Regulators need to keep their fingers on the pulse of global trends, he said. Uber came here much later than its 2011 US launch.
“What it does show is that they probably weren’t as prepared as they could have been and also probably shows the philosophy of the current Government – let the market decide and not have too much red tape and bureaucracy.”
Which is probably a good thing, he said.
“It helps that the regulators are hands off with this type of stuff and only when enough pressure is applied by lobbying groups and companies that the Government really sees the need to do something.”
So Uber is literally rewriting the rules for transport in New Zealand, but what does such disruption mean for other industries here?
Dr Lang said Uber was likely to have some irreversible impacts on the country’s business ecosystem.
“The thing is if a business operator or owner, whether it is a chain or corporate the lesson to be learned from Uber is you mustn’t take things for granted.
“The way that a market is structured is always flexible and can always move quite rapidly, particularly through technology.
“Whether you are small or large it is always important to be quite visionary about what could happen and be quite challenging in your business strategy sessions.
“The thing is if a business operator or owner, whether it is a chain or corporate the lesson to be learned from Uber is you mustn’t take things for granted.”
“My sense is that many companies find that very hard because they are quite good at the operations, but what about the idea of a competitor that comes from nowhere? In order to retain market share and increase market share they have to be always asking what could happen next.”
The taxi industry, which has tried to modernise its own technology since Uber’s arrival, said it was not giving up.

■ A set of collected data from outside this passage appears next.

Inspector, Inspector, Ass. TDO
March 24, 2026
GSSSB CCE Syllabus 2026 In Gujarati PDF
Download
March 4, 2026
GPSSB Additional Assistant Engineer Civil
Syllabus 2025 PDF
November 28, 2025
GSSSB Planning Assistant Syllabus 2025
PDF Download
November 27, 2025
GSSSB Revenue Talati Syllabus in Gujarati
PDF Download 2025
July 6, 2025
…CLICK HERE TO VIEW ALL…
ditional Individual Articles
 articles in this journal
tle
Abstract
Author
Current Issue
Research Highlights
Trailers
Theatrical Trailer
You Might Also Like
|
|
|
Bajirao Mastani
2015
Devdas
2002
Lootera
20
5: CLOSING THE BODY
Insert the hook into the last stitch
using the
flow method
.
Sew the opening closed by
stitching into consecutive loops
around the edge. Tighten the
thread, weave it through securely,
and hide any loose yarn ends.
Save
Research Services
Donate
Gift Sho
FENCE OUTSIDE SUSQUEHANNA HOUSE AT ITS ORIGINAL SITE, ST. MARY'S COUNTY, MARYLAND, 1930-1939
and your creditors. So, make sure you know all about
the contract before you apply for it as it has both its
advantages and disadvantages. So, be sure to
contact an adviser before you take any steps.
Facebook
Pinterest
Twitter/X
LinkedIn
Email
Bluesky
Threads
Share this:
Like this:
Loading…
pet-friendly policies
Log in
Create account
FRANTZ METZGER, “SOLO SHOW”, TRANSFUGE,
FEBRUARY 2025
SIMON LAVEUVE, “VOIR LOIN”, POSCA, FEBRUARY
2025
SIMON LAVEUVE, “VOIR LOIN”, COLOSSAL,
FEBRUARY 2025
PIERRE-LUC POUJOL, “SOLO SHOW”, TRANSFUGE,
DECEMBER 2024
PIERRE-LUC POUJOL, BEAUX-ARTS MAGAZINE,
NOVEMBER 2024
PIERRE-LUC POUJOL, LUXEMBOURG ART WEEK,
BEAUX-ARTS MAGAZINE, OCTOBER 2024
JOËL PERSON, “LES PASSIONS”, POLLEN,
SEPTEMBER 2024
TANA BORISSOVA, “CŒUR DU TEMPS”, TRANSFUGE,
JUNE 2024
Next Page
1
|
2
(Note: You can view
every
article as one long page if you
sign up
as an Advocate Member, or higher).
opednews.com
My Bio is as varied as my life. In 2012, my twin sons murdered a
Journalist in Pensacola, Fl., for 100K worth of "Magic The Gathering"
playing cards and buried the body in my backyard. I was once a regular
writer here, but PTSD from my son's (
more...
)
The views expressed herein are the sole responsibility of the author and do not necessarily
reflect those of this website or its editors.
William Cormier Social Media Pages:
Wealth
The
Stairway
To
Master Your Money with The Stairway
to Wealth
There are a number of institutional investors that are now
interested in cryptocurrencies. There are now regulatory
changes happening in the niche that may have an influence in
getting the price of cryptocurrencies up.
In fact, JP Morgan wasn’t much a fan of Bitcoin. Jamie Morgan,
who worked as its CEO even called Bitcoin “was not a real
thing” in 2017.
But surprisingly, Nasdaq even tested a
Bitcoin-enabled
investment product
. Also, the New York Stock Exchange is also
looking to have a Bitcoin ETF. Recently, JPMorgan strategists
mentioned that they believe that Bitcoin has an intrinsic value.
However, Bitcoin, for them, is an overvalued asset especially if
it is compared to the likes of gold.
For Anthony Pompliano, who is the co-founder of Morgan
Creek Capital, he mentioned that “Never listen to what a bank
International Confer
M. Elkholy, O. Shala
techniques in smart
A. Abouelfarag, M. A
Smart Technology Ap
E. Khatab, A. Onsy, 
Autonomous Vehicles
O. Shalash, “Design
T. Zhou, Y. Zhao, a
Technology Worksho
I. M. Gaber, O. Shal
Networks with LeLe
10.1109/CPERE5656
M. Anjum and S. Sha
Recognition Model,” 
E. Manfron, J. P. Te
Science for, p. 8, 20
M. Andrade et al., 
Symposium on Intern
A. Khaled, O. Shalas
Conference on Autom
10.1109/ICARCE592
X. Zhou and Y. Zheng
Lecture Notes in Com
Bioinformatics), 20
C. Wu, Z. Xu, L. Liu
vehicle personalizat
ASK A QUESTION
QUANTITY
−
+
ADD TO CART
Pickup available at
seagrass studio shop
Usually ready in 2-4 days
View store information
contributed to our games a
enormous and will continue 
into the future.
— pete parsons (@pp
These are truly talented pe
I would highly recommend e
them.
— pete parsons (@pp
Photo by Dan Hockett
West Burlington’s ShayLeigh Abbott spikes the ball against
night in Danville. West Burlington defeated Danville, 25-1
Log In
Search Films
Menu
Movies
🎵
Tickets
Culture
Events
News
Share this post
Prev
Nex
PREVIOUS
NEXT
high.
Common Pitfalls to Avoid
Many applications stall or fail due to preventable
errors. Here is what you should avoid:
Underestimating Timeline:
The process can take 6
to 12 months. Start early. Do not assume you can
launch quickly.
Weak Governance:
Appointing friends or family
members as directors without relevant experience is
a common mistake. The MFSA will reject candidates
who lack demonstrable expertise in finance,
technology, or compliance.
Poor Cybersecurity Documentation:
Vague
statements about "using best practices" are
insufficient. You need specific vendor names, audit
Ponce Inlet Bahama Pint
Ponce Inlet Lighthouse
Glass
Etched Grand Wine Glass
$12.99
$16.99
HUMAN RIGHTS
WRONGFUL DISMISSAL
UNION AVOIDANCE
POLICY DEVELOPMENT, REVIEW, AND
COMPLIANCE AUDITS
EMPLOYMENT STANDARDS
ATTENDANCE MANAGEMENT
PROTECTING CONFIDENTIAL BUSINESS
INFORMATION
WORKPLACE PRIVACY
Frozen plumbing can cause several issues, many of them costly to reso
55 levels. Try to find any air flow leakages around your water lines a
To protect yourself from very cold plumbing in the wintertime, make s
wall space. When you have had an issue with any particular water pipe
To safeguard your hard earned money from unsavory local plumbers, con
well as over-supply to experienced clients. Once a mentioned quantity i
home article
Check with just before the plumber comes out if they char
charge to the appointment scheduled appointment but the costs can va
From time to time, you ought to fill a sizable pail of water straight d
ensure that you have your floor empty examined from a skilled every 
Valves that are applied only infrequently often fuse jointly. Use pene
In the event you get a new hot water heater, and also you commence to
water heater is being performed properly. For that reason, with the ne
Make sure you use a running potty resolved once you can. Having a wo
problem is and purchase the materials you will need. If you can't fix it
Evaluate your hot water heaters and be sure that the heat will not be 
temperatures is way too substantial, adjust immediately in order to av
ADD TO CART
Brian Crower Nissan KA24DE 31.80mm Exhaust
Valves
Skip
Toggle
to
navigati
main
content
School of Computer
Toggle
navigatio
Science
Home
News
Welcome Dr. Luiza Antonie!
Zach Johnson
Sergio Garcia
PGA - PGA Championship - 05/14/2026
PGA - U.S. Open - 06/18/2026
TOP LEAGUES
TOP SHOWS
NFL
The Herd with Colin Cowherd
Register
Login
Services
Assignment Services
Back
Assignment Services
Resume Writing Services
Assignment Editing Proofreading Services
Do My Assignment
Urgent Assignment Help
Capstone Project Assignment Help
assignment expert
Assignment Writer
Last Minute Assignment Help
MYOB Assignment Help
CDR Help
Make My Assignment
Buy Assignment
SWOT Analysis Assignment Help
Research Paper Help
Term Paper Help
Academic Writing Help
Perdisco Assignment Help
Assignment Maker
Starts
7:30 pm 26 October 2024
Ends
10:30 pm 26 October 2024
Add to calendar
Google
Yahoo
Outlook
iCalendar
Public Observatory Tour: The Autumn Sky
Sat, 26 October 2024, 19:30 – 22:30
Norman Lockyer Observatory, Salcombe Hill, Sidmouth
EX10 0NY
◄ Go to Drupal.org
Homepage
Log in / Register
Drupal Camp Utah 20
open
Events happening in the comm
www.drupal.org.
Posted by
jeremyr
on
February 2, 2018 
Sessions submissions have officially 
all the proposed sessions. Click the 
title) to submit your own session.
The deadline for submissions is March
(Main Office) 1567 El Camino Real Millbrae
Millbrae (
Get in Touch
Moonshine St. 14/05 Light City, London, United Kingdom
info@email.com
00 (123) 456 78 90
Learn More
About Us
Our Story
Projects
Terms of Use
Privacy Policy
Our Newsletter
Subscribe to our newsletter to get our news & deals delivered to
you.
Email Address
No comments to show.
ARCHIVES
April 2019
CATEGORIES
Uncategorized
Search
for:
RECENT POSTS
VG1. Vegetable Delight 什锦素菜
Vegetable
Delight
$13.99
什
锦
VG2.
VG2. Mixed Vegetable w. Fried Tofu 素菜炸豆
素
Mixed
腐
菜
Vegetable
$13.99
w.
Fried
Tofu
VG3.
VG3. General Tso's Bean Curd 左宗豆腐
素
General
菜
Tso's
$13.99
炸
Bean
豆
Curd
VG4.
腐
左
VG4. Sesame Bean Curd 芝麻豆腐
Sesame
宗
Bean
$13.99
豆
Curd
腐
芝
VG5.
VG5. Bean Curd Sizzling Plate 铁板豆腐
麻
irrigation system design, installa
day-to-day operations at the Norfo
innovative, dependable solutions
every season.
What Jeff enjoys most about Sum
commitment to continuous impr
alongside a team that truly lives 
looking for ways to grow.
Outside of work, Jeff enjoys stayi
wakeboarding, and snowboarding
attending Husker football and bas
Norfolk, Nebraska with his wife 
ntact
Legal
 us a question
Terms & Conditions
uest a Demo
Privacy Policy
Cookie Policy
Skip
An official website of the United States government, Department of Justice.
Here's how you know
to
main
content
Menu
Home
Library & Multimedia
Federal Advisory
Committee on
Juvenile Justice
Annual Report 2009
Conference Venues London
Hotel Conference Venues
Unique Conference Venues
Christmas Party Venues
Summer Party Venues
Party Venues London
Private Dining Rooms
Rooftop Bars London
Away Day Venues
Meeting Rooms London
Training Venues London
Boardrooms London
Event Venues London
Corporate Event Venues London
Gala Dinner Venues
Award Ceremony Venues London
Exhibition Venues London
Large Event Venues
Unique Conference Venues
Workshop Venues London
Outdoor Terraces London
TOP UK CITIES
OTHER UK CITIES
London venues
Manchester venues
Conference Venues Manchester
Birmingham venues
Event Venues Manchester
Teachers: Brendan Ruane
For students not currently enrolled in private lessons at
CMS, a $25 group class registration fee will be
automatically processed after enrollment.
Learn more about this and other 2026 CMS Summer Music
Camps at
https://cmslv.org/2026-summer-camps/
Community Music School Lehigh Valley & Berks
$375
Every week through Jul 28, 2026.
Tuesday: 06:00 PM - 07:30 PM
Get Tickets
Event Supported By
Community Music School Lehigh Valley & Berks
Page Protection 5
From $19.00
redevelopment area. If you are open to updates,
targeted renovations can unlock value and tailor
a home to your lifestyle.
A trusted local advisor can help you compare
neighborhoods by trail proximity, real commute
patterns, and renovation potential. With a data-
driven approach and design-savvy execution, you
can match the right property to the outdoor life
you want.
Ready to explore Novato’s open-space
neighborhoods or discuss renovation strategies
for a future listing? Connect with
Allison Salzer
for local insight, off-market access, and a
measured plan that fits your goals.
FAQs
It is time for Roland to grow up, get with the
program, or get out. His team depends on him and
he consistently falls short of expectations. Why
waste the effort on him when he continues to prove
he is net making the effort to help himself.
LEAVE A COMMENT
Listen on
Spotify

Taxi Federation executive director John Hart told Newsroom: “The taxi industry has been around a long time and it’s not about to go away.
“The industry isn’t just laying over and giving up, it’s going to be around for a long time yet.”
Dr Crampton said he saw Uber as paving the way for other contractor-type businesses to enter other sectors here.
“There is more broad thinking now about these kinds of contractor-based relationships and the app mediated transaction, it’s now in more sectors and others seem to potentially be going that way, too.”
Uber in New Zealand
The taxi industry raised concerns about Uber sidestepping the law before it even arrived here, so it was no surprise when the business, which defines itself as a ridesharing service, never registered as an Approved Taxi Organisation under New Zealand law.
Instead, Uber drivers just needed a P endorsed driver’s licence and an unmarked vehicle to operate as a private hire service.
Incumbents said the app was unsafe because drivers did not have to meet the same standards as traditional taxi drivers and it was unfair those playing by the rules were getting hit in the pocket for gaining the right accreditation.
Uber argued its technology makes it safer than legal requirements – it screens drivers and those with low ratings were removed, passengers and drivers knew who they were getting in the car with, and all journeys were tracked.
But when, in April 2016, Uber dropped the requirements for drivers to have P endorsements – the Transport Agency moved in.
NZTA has issued around 200 infringements valuing close to $100,000 on Uber drivers since, yet the company continues to operate here.